Architecture

The repository separates concerns between a fast Rust core and a flexible Python orchestration layer. Python assembles prompts, communicates with local models, cleans and validates outputs, and runs evaluation pipelines. Rust provides the deterministic environment, ideal abstractions, and a simulator that can execute either in the ground MDP or over an abstract state space. This separation keeps experiments both reproducible and quick while making it easy to iterate on prompts and analysis in Python.

At a glance, the Python layer contains the prompt builder, the LLM client and post‑processor, the bisimulation‑style scorer, and the MCTS runners and analysis tools. The Rust core implements the gridworld, homomorphism routines for ideal abstractions, utilities to build transition and reward matrices, and the stateless simulator exposed to Python via pyo3. The short overview below names the most relevant modules on each side; the component diagram in Figure 1 illustrates how they connect.

Overview - Rust core (src/core). The game module defines Game and a fast stateless simulator; abstraction exposes get_all_states and get_abstraction to support matrix construction; runner hosts MCTS search that Python calls through PyRunner. - Python layer (llm_abstraction/). llm.prompts.generate_prompts assembles prompts; llm.ollama.query_llm queries local models; llm.clean normalises responses; llm.scoring.bisimulation_similarity compares clusterings; evaluation modules run MCTS via the Rust extension.

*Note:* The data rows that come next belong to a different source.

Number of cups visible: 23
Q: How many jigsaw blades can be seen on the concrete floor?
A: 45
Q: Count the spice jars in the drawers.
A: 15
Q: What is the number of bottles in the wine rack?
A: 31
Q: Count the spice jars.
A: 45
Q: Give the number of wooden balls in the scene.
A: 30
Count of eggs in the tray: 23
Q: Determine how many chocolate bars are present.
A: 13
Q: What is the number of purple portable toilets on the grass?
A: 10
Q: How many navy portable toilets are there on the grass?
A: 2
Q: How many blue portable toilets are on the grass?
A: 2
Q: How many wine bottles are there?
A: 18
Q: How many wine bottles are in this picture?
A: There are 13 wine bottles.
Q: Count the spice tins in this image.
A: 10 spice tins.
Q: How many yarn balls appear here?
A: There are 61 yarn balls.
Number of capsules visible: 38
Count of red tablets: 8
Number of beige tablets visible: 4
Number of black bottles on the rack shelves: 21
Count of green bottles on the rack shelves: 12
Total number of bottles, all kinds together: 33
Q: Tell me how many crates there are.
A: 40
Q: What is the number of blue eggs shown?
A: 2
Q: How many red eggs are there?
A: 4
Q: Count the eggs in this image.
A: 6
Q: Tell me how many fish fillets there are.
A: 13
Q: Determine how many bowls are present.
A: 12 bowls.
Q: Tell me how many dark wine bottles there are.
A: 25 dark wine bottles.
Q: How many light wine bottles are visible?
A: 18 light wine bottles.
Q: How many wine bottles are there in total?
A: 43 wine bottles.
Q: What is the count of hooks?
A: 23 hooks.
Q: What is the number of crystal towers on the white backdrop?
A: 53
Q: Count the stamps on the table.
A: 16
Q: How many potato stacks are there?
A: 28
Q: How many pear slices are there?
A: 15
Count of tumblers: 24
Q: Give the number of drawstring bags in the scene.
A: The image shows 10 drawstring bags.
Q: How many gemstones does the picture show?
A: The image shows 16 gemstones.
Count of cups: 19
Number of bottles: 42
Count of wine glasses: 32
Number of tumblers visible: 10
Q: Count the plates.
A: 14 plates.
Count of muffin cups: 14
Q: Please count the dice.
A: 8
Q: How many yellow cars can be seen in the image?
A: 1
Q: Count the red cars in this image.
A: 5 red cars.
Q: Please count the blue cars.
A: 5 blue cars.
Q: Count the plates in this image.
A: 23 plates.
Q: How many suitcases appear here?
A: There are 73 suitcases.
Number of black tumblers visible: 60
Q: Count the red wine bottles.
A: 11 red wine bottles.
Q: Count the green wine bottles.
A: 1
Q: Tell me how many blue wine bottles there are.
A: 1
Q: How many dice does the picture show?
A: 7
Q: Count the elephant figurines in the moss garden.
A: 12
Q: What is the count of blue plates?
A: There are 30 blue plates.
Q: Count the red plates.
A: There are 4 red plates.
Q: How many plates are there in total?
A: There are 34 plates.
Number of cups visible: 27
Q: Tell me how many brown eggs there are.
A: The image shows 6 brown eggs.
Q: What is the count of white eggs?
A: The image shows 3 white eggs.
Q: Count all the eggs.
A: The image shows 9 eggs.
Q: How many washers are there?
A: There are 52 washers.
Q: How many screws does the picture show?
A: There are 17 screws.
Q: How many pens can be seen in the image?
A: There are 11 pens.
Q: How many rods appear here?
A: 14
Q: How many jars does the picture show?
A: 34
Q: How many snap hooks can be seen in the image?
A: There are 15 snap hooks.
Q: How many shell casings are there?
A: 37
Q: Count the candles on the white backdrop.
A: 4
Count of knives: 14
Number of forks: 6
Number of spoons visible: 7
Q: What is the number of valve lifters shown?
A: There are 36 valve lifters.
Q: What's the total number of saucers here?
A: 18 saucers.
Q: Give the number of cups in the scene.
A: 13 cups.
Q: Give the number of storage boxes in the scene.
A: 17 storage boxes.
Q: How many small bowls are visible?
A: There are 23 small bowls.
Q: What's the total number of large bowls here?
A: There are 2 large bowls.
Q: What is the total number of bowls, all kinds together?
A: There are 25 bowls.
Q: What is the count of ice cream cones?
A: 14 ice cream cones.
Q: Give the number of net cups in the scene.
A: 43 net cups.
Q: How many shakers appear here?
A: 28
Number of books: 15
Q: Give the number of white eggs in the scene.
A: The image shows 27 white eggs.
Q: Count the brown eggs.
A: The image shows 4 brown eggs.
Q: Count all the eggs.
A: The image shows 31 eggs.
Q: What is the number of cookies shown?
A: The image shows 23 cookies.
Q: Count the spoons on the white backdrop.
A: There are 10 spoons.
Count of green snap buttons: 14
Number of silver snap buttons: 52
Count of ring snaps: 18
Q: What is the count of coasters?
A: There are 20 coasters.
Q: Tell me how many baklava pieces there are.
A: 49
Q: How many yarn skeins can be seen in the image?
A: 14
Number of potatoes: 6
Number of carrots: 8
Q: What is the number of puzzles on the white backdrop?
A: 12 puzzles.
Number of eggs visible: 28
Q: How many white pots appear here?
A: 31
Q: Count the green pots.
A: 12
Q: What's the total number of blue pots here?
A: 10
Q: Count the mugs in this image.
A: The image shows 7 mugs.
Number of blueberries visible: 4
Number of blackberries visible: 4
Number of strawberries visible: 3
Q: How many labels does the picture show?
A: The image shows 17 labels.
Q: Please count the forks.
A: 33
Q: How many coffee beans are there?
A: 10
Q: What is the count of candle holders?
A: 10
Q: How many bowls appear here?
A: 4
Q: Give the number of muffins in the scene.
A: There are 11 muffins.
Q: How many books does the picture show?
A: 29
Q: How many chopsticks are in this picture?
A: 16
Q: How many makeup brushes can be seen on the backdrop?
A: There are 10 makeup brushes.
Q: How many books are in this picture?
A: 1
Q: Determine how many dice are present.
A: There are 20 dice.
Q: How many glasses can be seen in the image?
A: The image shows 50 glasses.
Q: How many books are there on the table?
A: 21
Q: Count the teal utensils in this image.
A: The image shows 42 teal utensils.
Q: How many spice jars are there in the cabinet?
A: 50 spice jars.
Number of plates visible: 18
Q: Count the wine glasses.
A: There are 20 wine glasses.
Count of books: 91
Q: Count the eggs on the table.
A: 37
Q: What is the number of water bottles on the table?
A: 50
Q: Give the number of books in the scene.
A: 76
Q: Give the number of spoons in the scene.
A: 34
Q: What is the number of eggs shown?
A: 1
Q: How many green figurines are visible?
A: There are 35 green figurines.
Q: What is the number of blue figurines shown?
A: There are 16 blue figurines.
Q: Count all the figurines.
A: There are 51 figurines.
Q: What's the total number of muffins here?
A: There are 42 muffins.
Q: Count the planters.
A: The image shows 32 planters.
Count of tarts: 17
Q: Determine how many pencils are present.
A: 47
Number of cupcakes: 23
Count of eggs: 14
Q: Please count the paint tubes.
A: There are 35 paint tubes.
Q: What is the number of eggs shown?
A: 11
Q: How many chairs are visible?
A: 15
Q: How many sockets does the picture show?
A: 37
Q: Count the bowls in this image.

Key entry points - CLI: main.py defines subcommands. - Prompt builder: llm_abstraction.llm.prompts.generate_prompts. - LLM client: llm_abstraction.llm.ollama.query_llm (wraps ollama.chat). - Cleaner: llm_abstraction.llm.clean.clean_with_regex_and_validate. - Scorer: llm_abstraction.llm.scoring.bisimulation_similarity. - Runners: llm_abstraction.evaluation.mcts.run_mcts, run_mcts_llm. - Rust bindings: core_rust module in src/lib.rs (e.g., PyRunner, generate_mdp).

flowchart LR
  subgraph Python Layer
    CLI["CLI (main.py)"]
    PB["llm_abstraction.llm.prompts.generate_prompts"]
    LLM["llm_abstraction.llm.ollama.query_llm (Ollama)"]
    CLEAN["llm_abstraction.llm.clean.clean_with_regex_and_validate"]
    SCORE["llm_abstraction.llm.scoring.bisimulation_similarity"]
    RUN["llm_abstraction.evaluation.mcts.run_mcts / run_mcts_llm"]
  end
  subgraph Rust Core
    WORLD["core::game::game_logic::Game"]
    HOMO["core::abstraction::homomorphism::get_abstraction"]
    MATR["core::utils::matrices::build_matrices"]
    SIM["PyRunner (core::runner::Runner)"]
  end
  CLI --> PB --> LLM --> CLEAN --> SCORE
  SCORE --> RUN
  RUN --> SIM
  SIM --> WORLD
  RUN --> MATR
  HOMO --> MATR
  WORLD --> HOMO

Figure 1: Component diagram of the Python and Rust layers. Arrows indicate the main control and data flow between modules.

The Python layer also uses core_rust.generate_mdp for T and R and for the ideal abstraction, and it calls visualize_world_map and visualize_abstraction to generate artifacts under outputs/.